What needs to be done
Could you print every row below word for word, leaving the pictures out?

Data records
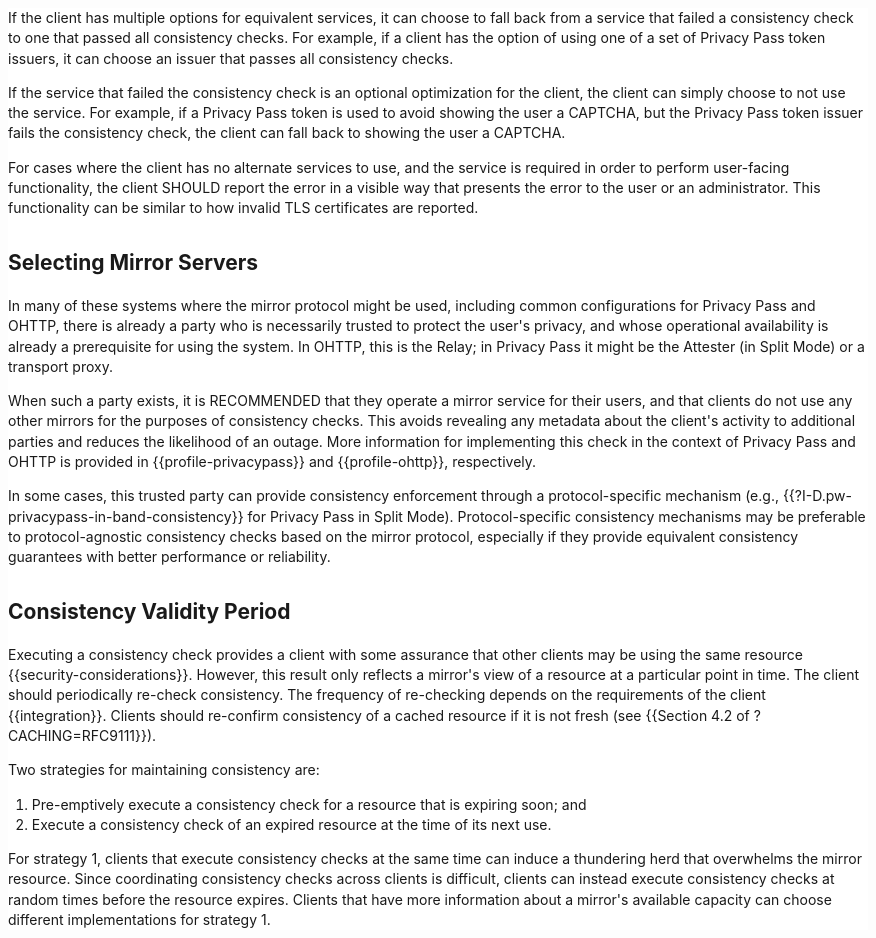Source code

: If the client has multiple options for equivalent services, it can choose to fall back
from a service that failed a consistency check to one that passed all consistency checks.
For example, if a client has the option of using one of a set of Privacy Pass token
issuers, it can choose an issuer that passes all consistency checks.

If the service that failed the consistency check is an optional optimization for the client,
the client can simply choose to not use the service. For example, if a Privacy Pass token is
used to avoid showing the user a CAPTCHA, but the Privacy Pass token issuer fails the
consistency check, the client can fall back to showing the user a CAPTCHA.

For cases where the client has no alternate services to use, and the service is
required in order to perform user-facing functionality, the client SHOULD report the
error in a visible way that presents the error to the user or an administrator. This
functionality can be similar to how invalid TLS certificates are reported.

## Selecting Mirror Servers

In many of these systems where the mirror protocol might be used, including common
configurations for Privacy Pass and OHTTP, there is already a party who is necessarily
trusted to protect the user's privacy, and whose operational availability is already a
prerequisite for using the system. In OHTTP, this is the Relay; in Privacy Pass it might
be the Attester (in Split Mode) or a transport proxy.

When such a party exists, it is RECOMMENDED that they operate a mirror service
for their users, and that clients do not use any other mirrors for the purposes of
consistency checks. This avoids revealing any metadata about the client's activity
to additional parties and reduces the likelihood of an outage. More information for
implementing this check in the context of Privacy Pass and OHTTP is provided in
{{profile-privacypass}} and {{profile-ohttp}}, respectively.

In some cases, this trusted party can provide consistency enforcement through
a protocol-specific mechanism (e.g., {{?I-D.pw-privacypass-in-band-consistency}}
for Privacy Pass in Split Mode).  Protocol-specific consistency mechanisms may
be preferable to protocol-agnostic consistency checks based on the mirror protocol,
especially if they provide equivalent consistency guarantees with better performance
or reliability.

## Consistency Validity Period

Executing a consistency check provides a client with some assurance that other
clients may be using the same resource {{security-considerations}}. However,
this result only reflects a mirror's view of a resource at a particular point
in time. The client should periodically re-check consistency. The frequency of
re-checking depends on the requirements of the client {{integration}}. Clients
should re-confirm consistency of a cached resource if it is not fresh (see
{{Section 4.2 of ?CACHING=RFC9111}}).

Two strategies for maintaining consistency are:
1. Pre-emptively execute a consistency check for a resource that is expiring soon; and
1. Execute a consistency check of an expired resource at the time of its next use.

For strategy 1, clients that execute consistency checks at the same time can
induce a thundering herd that overwhelms the mirror resource. Since coordinating
consistency checks across clients is difficult, clients can instead execute consistency
checks at random times before the resource expires. Clients that have more information
about a mirror's available capacity can choose different implementations for strategy 1.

Finished task
Source code

: If the client has multiple options for equivalent services, it can choose to fall back
from a service that failed a consistency check to one that passed all consistency checks.
For example, if a client has the option of using one of a set of Privacy Pass token
issuers, it can choose an issuer that passes all consistency checks.

If the service that failed the consistency check is an optional optimization for the client,
the client can simply choose to not use the service. For example, if a Privacy Pass token is
used to avoid showing the user a CAPTCHA, but the Privacy Pass token issuer fails the
consistency check, the client can fall back to showing the user a CAPTCHA.

For cases where the client has no alternate services to use, and the service is
required in order to perform user-facing functionality, the client SHOULD report the
error in a visible way that presents the error to the user or an administrator. This
functionality can be similar to how invalid TLS certificates are reported.

## Selecting Mirror Servers

In many of these systems where the mirror protocol might be used, including common
configurations for Privacy Pass and OHTTP, there is already a party who is necessarily
trusted to protect the user's privacy, and whose operational availability is already a
prerequisite for using the system. In OHTTP, this is the Relay; in Privacy Pass it might
be the Attester (in Split Mode) or a transport proxy.

When such a party exists, it is RECOMMENDED that they operate a mirror service
for their users, and that clients do not use any other mirrors for the purposes of
consistency checks. This avoids revealing any metadata about the client's activity
to additional parties and reduces the likelihood of an outage. More information for
implementing this check in the context of Privacy Pass and OHTTP is provided in
{{profile-privacypass}} and {{profile-ohttp}}, respectively.

In some cases, this trusted party can provide consistency enforcement through
a protocol-specific mechanism (e.g., {{?I-D.pw-privacypass-in-band-consistency}}
for Privacy Pass in Split Mode).  Protocol-specific consistency mechanisms may
be preferable to protocol-agnostic consistency checks based on the mirror protocol,
especially if they provide equivalent consistency guarantees with better performance
or reliability.

## Consistency Validity Period

Executing a consistency check provides a client with some assurance that other
clients may be using the same resource {{security-considerations}}. However,
this result only reflects a mirror's view of a resource at a particular point
in time. The client should periodically re-check consistency. The frequency of
re-checking depends on the requirements of the client {{integration}}. Clients
should re-confirm consistency of a cached resource if it is not fresh (see
{{Section 4.2 of ?CACHING=RFC9111}}).

Two strategies for maintaining consistency are:
1. Pre-emptively execute a consistency check for a resource that is expiring soon; and
1. Execute a consistency check of an expired resource at the time of its next use.

For strategy 1, clients that execute consistency checks at the same time can
induce a thundering herd that overwhelms the mirror resource. Since coordinating
consistency checks across clients is difficult, clients can instead execute consistency
checks at random times before the resource expires. Clients that have more information
about a mirror's available capacity can choose different implementations for strategy 1.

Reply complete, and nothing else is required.